» **SOURCE TEXT**:

This game is going to be a bit of a mystery. The players are not going to see, let alone make their character sheets until a good way into the game, once their characters have worked out their new abilities.

The system and setting will also be a surprise. Until the group works it out you're going to say "I want to do this" and I will tell you what to roll.

However, I can tell you the start: The characters are the main cast of the rebooted Dungeons and Dragons movie, using some shiny new technology to record their film. Then immediately after filming the last scene they wake up somewhere unknown in new bodies...

The technology is of course the first rollout of experimental SIMsense, and what has happened is pretty obvious to those in the know: A group of runners just got some seriously glitchy sims, ran them in hot sim, and got their brains rewired.

Basically a bunch of pre-awakening actors are waking up in 2070 with no clue what is happening, new bodies, and bounties on their heads from the local corpsec.

Has anyone run something like this before? Any thoughts or suggestions?

Also, running 4E. Because I am a man of wealth and taste.
Kren Cooper
I ran something not a million miles away for a group:
Campaign start date: October 1st 2055
Characters awaken in the Chicago containment zone, a few hours after the cermak blast takes out a bug hive. All the characters are suffering from amnesia, induced by the EMP blast from the nuke - thus all have no character sheet or character information to begin with, no knowledge of skills or background, and no idea on setting.

Character setup
All characters start at base attributes of 5, before race modifiers
All characters start with English, and Tibetan at 5, with R/W at 3 using up their language points
All characters start with athletics, stealth and Lama-Pai-Ha (a magical based martial art) at 5
All characters must be physical adepts, mages or shamen, and must start with no cyber/bio wear and essence 6
All characters start with no more than 5,000 nuyen's worth of personal effects.

» **JOB A**: Reproduce the campaign post word for word, in full.

» **INPUT FOR THIS TASK**:
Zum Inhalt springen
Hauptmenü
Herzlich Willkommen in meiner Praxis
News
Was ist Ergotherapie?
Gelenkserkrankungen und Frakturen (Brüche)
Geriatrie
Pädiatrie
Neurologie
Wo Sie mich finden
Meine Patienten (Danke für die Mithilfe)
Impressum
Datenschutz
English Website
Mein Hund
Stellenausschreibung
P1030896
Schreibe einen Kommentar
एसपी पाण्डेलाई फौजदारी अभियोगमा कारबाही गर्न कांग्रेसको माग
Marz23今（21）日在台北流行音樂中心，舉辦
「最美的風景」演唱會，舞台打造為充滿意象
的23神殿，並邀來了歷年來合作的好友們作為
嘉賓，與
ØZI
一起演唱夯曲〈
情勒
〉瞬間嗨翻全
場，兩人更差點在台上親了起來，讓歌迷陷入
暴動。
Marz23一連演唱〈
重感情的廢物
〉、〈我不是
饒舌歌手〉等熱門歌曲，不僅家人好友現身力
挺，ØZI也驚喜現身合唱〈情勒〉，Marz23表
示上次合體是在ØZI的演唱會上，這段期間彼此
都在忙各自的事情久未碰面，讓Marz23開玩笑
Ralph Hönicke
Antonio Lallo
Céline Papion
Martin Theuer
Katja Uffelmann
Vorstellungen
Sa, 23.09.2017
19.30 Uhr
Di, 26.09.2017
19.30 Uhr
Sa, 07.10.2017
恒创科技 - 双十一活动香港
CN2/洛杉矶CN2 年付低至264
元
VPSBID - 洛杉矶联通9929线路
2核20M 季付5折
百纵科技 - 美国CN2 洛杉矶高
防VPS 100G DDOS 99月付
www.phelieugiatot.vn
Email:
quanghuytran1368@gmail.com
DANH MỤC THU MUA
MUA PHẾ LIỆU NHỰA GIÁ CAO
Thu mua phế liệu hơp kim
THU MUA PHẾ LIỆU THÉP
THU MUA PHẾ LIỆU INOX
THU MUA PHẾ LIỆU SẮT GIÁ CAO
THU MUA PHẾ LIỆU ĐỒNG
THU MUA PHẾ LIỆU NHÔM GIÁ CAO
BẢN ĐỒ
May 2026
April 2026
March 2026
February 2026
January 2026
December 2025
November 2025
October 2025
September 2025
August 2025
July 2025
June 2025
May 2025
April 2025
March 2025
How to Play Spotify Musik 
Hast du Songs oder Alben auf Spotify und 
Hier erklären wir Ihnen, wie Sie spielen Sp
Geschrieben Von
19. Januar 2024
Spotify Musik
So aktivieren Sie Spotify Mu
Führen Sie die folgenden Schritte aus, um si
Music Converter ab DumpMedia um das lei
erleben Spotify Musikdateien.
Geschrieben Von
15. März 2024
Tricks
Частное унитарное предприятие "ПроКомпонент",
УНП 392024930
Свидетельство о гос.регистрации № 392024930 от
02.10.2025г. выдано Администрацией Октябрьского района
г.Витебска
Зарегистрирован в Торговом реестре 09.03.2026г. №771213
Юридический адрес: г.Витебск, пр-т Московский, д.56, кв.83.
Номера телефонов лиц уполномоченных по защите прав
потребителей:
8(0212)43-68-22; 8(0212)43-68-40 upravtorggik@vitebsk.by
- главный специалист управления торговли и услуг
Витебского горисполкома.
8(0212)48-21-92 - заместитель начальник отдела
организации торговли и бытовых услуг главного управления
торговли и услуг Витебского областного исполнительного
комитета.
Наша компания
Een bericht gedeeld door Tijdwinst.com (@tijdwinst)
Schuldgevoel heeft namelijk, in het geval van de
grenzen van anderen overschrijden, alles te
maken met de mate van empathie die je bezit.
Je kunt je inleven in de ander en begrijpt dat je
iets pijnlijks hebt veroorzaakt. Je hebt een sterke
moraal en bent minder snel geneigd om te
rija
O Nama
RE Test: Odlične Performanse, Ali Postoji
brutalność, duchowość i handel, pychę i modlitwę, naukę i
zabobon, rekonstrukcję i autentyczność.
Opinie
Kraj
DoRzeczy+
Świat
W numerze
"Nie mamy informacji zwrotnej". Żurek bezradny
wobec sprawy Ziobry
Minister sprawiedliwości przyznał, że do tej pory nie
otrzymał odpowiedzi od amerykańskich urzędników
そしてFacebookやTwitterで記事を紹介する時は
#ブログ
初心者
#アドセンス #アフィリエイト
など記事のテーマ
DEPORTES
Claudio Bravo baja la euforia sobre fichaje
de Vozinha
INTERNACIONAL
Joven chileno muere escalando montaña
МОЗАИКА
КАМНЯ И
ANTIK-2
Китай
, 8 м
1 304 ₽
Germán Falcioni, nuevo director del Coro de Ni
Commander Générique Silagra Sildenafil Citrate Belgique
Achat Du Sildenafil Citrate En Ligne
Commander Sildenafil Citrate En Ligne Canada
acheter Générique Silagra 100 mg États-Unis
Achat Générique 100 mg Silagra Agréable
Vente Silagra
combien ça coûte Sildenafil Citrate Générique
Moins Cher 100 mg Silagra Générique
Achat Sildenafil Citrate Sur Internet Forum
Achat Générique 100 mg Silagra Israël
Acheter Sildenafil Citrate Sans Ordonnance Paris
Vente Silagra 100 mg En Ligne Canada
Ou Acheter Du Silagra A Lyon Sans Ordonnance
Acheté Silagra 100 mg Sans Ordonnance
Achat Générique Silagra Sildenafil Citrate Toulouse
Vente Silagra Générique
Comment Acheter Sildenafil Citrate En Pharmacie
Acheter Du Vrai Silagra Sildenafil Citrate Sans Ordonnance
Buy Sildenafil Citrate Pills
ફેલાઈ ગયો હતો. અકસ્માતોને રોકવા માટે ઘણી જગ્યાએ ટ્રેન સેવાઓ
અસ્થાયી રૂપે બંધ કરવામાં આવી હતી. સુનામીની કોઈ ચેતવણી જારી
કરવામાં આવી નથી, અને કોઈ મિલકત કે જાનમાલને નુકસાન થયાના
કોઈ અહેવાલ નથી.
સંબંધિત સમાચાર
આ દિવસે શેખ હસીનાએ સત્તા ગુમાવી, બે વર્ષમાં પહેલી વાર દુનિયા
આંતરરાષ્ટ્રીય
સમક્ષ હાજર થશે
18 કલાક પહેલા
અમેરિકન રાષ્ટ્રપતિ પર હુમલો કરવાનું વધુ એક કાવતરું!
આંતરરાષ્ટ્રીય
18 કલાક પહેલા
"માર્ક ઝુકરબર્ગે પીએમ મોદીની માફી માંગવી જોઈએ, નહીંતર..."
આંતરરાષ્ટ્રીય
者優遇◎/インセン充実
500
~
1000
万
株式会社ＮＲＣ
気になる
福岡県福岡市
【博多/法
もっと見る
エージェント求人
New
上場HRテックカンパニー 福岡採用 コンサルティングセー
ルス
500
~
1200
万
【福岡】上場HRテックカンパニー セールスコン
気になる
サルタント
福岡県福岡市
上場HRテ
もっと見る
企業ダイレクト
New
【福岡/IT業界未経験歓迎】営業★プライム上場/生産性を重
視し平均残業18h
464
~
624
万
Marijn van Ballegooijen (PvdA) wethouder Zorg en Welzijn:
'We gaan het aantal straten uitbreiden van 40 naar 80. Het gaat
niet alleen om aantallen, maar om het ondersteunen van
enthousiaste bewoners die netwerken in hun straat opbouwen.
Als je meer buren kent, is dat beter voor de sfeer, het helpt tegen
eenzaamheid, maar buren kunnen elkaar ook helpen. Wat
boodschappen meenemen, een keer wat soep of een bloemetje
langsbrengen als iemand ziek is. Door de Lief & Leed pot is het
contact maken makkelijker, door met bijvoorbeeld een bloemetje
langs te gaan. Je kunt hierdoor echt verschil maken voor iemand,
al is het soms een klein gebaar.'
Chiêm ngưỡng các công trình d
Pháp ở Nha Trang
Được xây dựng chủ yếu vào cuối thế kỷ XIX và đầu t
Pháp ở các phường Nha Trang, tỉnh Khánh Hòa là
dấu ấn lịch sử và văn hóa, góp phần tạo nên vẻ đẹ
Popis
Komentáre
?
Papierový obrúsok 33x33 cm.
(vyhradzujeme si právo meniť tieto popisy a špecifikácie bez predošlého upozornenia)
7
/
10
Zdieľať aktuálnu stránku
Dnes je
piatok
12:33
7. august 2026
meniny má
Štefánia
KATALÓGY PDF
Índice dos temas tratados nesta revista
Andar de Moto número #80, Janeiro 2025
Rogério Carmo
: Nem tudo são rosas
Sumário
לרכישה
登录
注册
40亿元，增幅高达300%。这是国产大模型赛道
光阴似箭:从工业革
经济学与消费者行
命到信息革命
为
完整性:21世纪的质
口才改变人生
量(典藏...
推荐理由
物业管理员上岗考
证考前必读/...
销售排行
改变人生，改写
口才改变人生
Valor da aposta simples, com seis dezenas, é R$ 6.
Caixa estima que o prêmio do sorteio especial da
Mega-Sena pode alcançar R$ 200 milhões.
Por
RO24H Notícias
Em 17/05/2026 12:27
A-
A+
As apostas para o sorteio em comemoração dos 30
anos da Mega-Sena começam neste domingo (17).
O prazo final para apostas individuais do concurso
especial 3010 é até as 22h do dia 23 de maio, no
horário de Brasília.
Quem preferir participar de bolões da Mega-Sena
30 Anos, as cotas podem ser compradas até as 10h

» **JOB B**: How many lines in the entries contain the word "Commander"? Reply with the number alone.

» **OUTPUT A**:
This game is going to be a bit of a mystery. The players are not going to see, let alone make their character sheets until a good way into the game, once their characters have worked out their new abilities.

The system and setting will also be a surprise. Until the group works it out you're going to say "I want to do this" and I will tell you what to roll.

However, I can tell you the start: The characters are the main cast of the rebooted Dungeons and Dragons movie, using some shiny new technology to record their film. Then immediately after filming the last scene they wake up somewhere unknown in new bodies...

The technology is of course the first rollout of experimental SIMsense, and what has happened is pretty obvious to those in the know: A group of runners just got some seriously glitchy sims, ran them in hot sim, and got their brains rewired.

Basically a bunch of pre-awakening actors are waking up in 2070 with no clue what is happening, new bodies, and bounties on their heads from the local corpsec.

Has anyone run something like this before? Any thoughts or suggestions?

Also, running 4E. Because I am a man of wealth and taste.
Kren Cooper
I ran something not a million miles away for a group:
Campaign start date: October 1st 2055
Characters awaken in the Chicago containment zone, a few hours after the cermak blast takes out a bug hive. All the characters are suffering from amnesia, induced by the EMP blast from the nuke - thus all have no character sheet or character information to begin with, no knowledge of skills or background, and no idea on setting.

Character setup
All characters start at base attributes of 5, before race modifiers
All characters start with English, and Tibetan at 5, with R/W at 3 using up their language points
All characters start with athletics, stealth and Lama-Pai-Ha (a magical based martial art) at 5
All characters must be physical adepts, mages or shamen, and must start with no cyber/bio wear and essence 6
All characters start with no more than 5,000 nuyen's worth of personal effects.

» **OUTPUT B**: 2